それはとてもありがたかったのですが、申し訳ない気持ちもあるし、無力感もあるし…。
私はもっと力を付けないとって思って…」
「貴女がそこまで気を回すものではありません。私とて、自分の利になるかどうかも考慮に入れた上で、貴女に力をお貸ししています。自分のやったことへの罪悪感でもありますがね。

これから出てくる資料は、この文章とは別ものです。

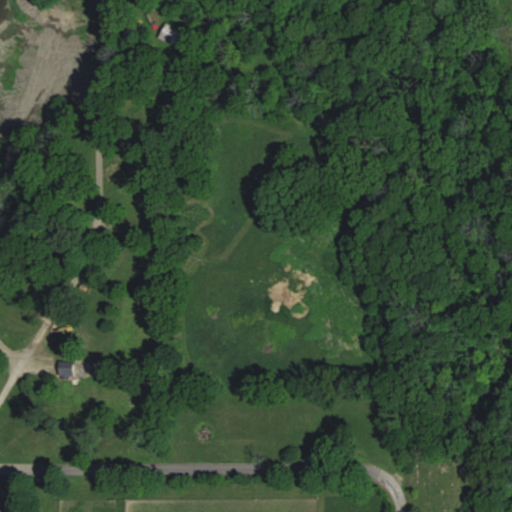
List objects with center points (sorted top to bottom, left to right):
building: (174, 36)
road: (86, 214)
building: (70, 369)
road: (186, 467)
road: (390, 487)
building: (2, 502)
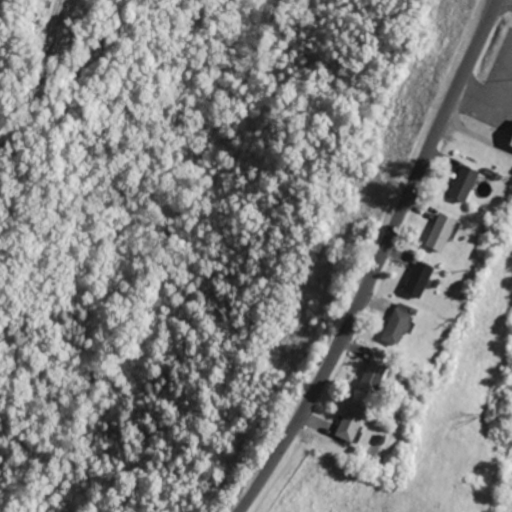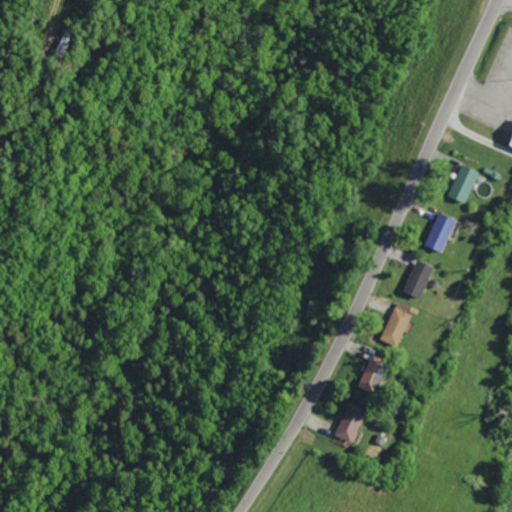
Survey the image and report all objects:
building: (462, 184)
building: (439, 233)
road: (363, 261)
building: (417, 280)
building: (395, 325)
building: (371, 374)
building: (348, 424)
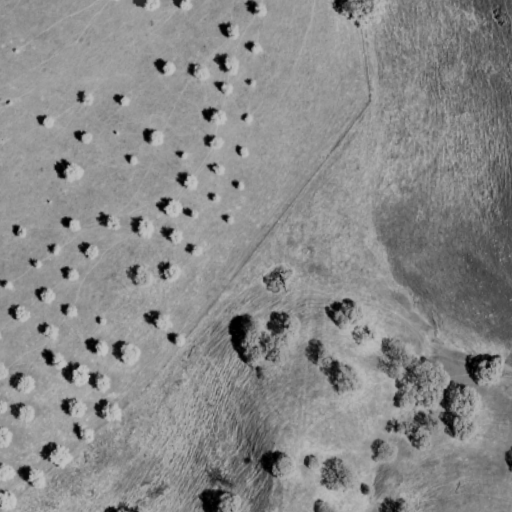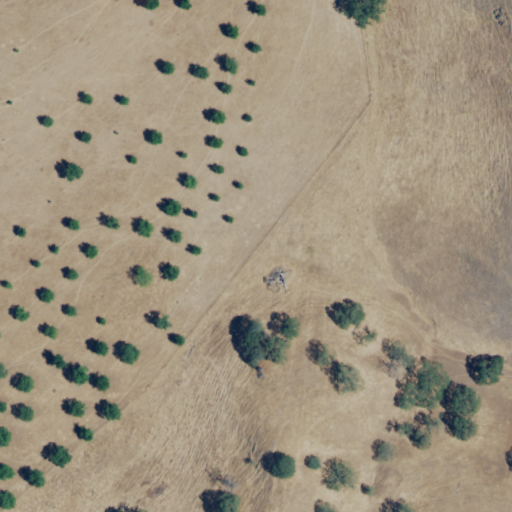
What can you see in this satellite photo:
park: (397, 337)
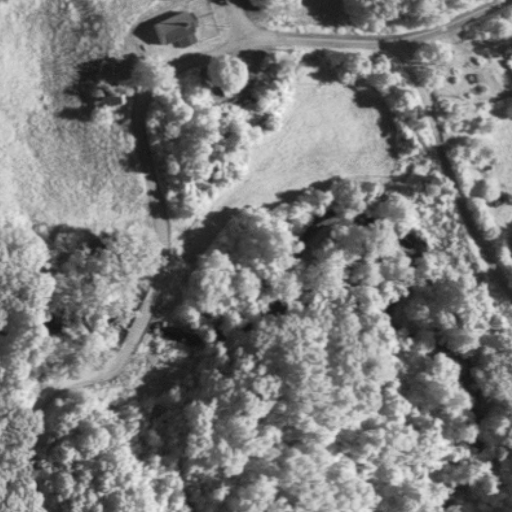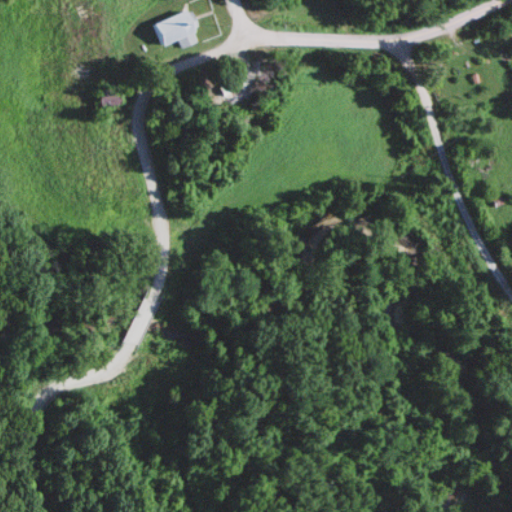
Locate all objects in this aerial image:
road: (239, 16)
building: (176, 31)
road: (379, 40)
building: (236, 92)
road: (445, 176)
road: (161, 268)
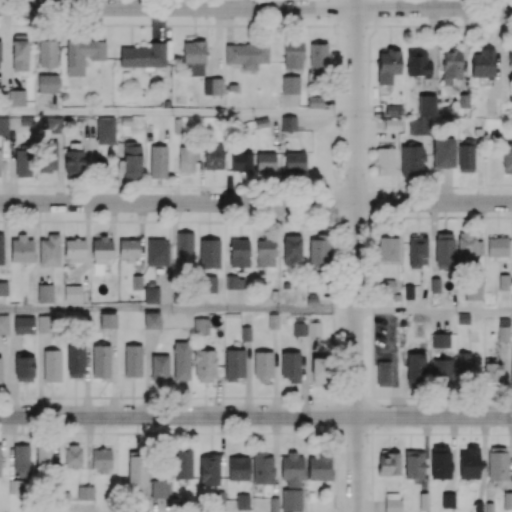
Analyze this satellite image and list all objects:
road: (255, 8)
building: (47, 83)
building: (15, 97)
road: (178, 114)
building: (26, 120)
building: (125, 120)
building: (105, 131)
road: (256, 203)
building: (183, 248)
building: (48, 251)
building: (156, 252)
road: (356, 256)
building: (136, 283)
building: (44, 293)
building: (72, 293)
road: (178, 311)
road: (434, 312)
building: (107, 320)
building: (151, 321)
building: (272, 321)
building: (3, 324)
building: (23, 325)
building: (199, 326)
building: (244, 333)
building: (99, 361)
building: (132, 361)
building: (51, 365)
road: (256, 415)
road: (178, 432)
building: (468, 463)
building: (237, 468)
building: (216, 500)
building: (290, 500)
building: (447, 500)
building: (507, 500)
building: (423, 501)
building: (241, 502)
building: (272, 505)
building: (476, 506)
building: (488, 507)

――いいから、子供はさっさとおねむの時間ということですよ。ほら、おやすみなさい」
私が思い詰めている様子もお見通しなのか、からかうようにそう言うと、マリウスは私を部屋に向かわせようとする。
そんなに子供扱いしなくても…。
「う…私はそんなに子供ですか?」
「私から見れば子供ですよ。貴女を見ていると、青臭かった昔の自分を思い出して恥ずかしくなるのです」
「マリウスさんって、実際おいくつなんでしょうか」
「親子ほどの年の差…とまでは言えませんね。あとは秘密です」
「教えてくれないんですか?」
「貴女がもう少しだけ大人になれたら、検討して差し上げましょう。
…さあ、もういいでしょう? 部屋へお戻りください。
さもなければ…実力行使と致しますが」
「実力行使…?」
彼の言わんとしていることが判らず、ぽやっと彼の言葉を反復してしまう。
マリウスは、教科書を読み上げるかのように言った。
「…魔女術式の【眠り】は、成功率がほぼ確実という利点はありますが、効果範囲が非常に狭いのが欠点です。対して精霊魔法のそれは、ほぼ逆のメリットデメリットを持っています」
「急に何を…」
「こういうことです。あの時貴女を眠らせた方法ですよ」
言うとマリウスは私の顔の前にハンカチをかざした。
そこから何だか覚えのあるいい香りがする。
…と、意識が急速に薄らいでいった。
「貴女の【眠り】はすごいですね。魔女術式と精霊魔法の【眠り】の良さをバランスよく取り入れているなんて。私にも教えていただきたいものです」
と言うマリウスのセリフを最後まで聞き取ることは出来なかった…。
気が付けば私は、自室のベッドの上に寝かされていた。
側には黒猫になったセラが香箱座りでこちらをじっと見つめている。
きっと私を運んでくれたのは彼なのだろう。
「ありがとう」と声をかけると、彼はぷいと向こうを向いて座り直した。
視線を天井に向けてぼんやりとこれまでのことを思い返す。
命の危機にあったこと。それを何とか切り抜けたこと。
それがショッキングで、何度も何度も思い返してしまう。
(私は、これからどうすればいいの…?)
そして、自分の未来のことを考えていると、時間はあっという間に過ぎていって…。
気が付けば、再び私は眠りに落ちているのだった――。